You grew quiet, the confidence you had gained while telling your story settling like coffee grounds at the bottom of your mug. Your mother didn’t say anything either. The corners had heard your story, but they were deaf once more.
Even as you whispered, “What do you think she felt when she looked at the world?”
What did you feel, when you saw the world through her eyes? Your eyes were misty, and you looked like you wanted to fall into the clouds of cream that were no longer blooming in your coffee cup.
“Do you think it is better for her to know the world and everything that she can never see? She is trapped within those stone walls, after all.

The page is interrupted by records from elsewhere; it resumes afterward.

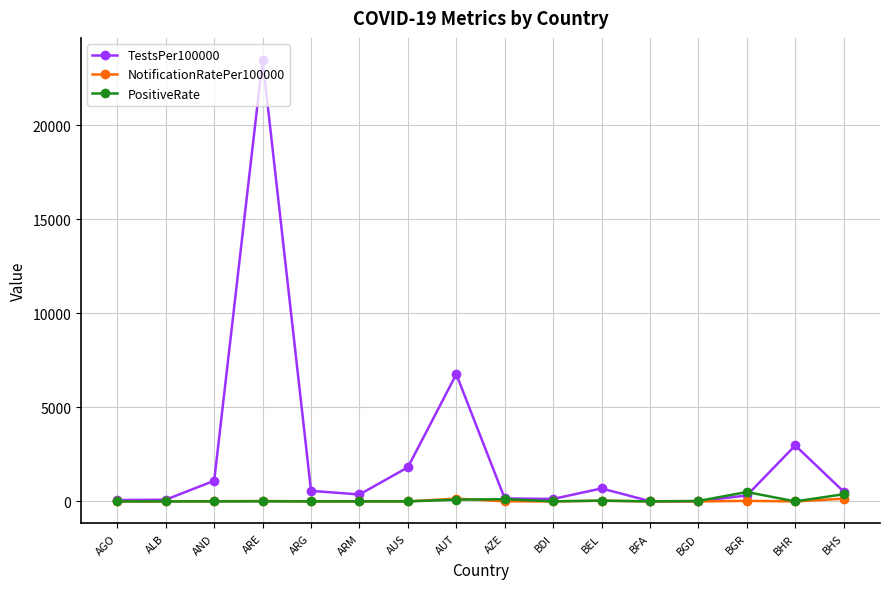

What is the label of the 10th point from the left?

BDI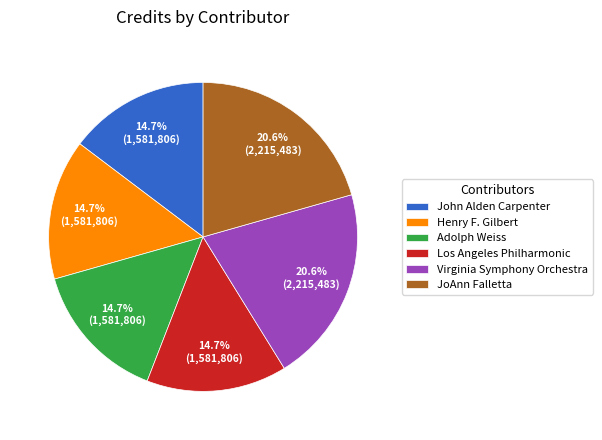

How many segments does this pie chart have?

6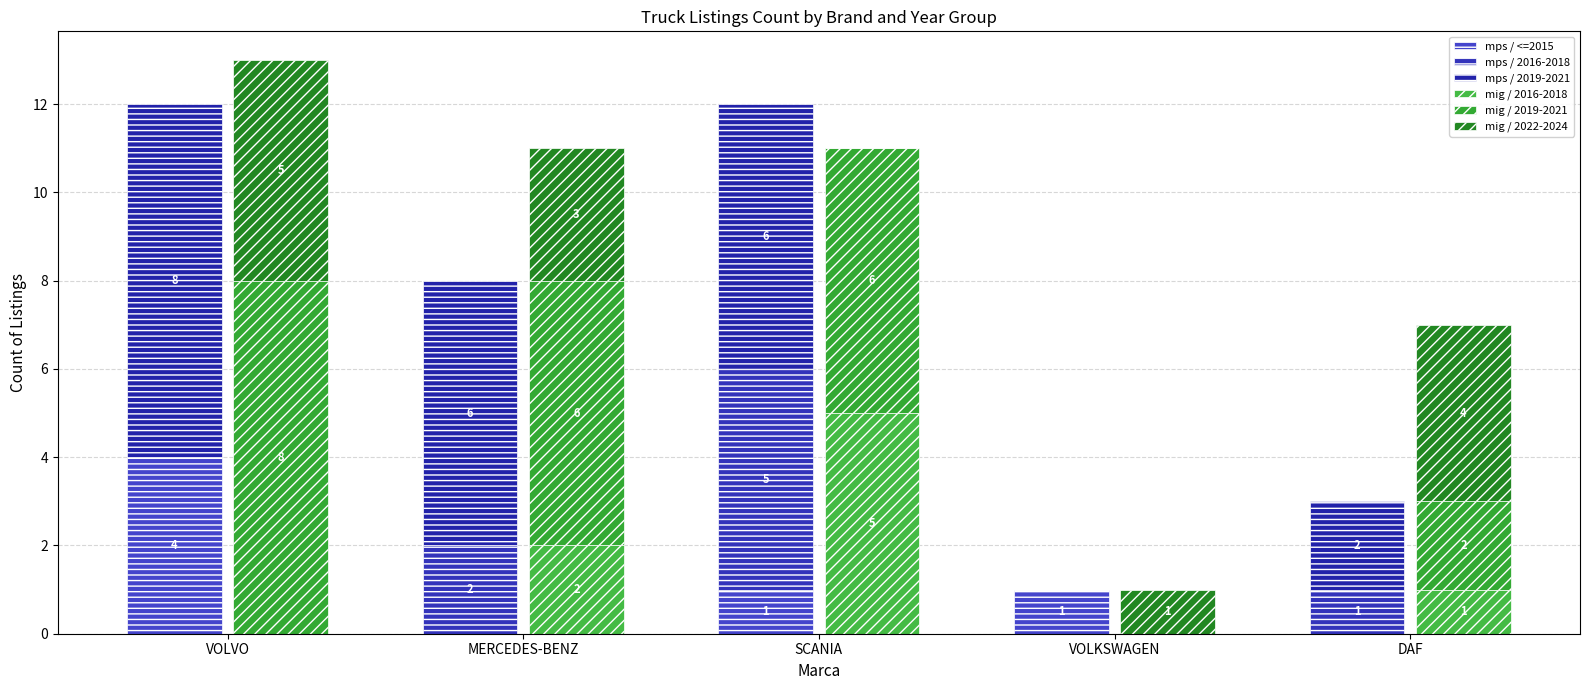

What is the average value of the mig / 2016-2018 series?

2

“Or is it better that she was able to see the world, even if only from the crumpled lines of a map? All of it so untouchable, even with it right at her fingertips?”
You didn’t have an answer. Your mother didn’t either, and you knew that. You weren’t asking her for an answer, anyway.
You and your mom talked on the phone for a while after that and you never drank your coffee. It had gone cold by the time you had finished your story.
Then you hung up the phone, walked back to your room, plugged it in, and laid down in bed. You didn’t need to brush your teeth again. You hadn’t drunk the coffee.
You fell asleep.
Or you didn’t. And you thought about the edge of the world, and how you had been standing on the top of that Western wall for some time now. Days. Weeks. Months.
Even if you did fall asleep, you would wake up right on the precipice once more, wishing that you could grow wings of your own and be the first bird to fly over the edge and prove that the world was round.